[[ Exercise passage open ]]

Each year, the Sloan Consortium (“an institutional and professional leadership organization dedicated to integrating online education into the mainstream of higher education, helping institutions and individual educators improve the quality, scale, and breadth of online education” (About Sloan-C, n.d)) conducts a survey on trends in online education (Allen & Seaman, 2011). It is likely that you won’t be surprised to hear that:
- Over 6.1 million students were taking at least one online course during the fall 2010 term; an increase of 560,000 students over the number reported the previous year;
- The ten percent growth rate for online enrollments far exceeds the less than one percent growth of the overall higher education student population; and
- Thirty-one percent of all higher education students now take at least one course online (Allen & Seaman, 2011).
However, just because something is growing in popularity, doesn’t mean it is good. Ellen and Seaman explored this area as well finding that “the only dimension among those examined where online was seen as inferior to face-to-face instruction was in the area of student-to-student interactions. For most aspects, the two were rated fairly equally” (2011, p. 16).
Despite these growing numbers, general success and student satisfaction:
- One-third of all academic leaders continue to believe that the learning outcomes for online education are inferior to those of face-to-face instruction (Allen & Seaman, 2011).

[[ Exercise passage closed ]]
[[ Source data open ]]

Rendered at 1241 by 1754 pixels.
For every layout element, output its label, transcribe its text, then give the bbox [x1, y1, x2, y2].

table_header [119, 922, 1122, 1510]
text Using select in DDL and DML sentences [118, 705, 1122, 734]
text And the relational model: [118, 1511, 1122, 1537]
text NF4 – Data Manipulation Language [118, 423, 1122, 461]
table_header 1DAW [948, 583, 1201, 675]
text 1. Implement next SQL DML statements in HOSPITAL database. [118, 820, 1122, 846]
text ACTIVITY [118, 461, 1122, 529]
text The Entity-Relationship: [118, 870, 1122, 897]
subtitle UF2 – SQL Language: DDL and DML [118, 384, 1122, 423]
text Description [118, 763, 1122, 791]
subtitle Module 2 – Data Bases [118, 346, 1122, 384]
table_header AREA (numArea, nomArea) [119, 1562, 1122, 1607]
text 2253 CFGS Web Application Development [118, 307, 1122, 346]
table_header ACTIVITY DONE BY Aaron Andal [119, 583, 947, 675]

[[ Source data closed ]]

* [What the task requires]
Copy out the passage on online education trends above in full, word for word.

* [Answer box]
Each year, the Sloan Consortium (“an institutional and professional leadership organization dedicated to integrating online education into the mainstream of higher education, helping institutions and individual educators improve the quality, scale, and breadth of online education” (About Sloan-C, n.d)) conducts a survey on trends in online education (Allen & Seaman, 2011). It is likely that you won’t be surprised to hear that:
- Over 6.1 million students were taking at least one online course during the fall 2010 term; an increase of 560,000 students over the number reported the previous year;
- The ten percent growth rate for online enrollments far exceeds the less than one percent growth of the overall higher education student population; and
- Thirty-one percent of all higher education students now take at least one course online (Allen & Seaman, 2011).
However, just because something is growing in popularity, doesn’t mean it is good. Ellen and Seaman explored this area as well finding that “the only dimension among those examined where online was seen as inferior to face-to-face instruction was in the area of student-to-student interactions. For most aspects, the two were rated fairly equally” (2011, p. 16).
Despite these growing numbers, general success and student satisfaction:
- One-third of all academic leaders continue to believe that the learning outcomes for online education are inferior to those of face-to-face instruction (Allen & Seaman, 2011).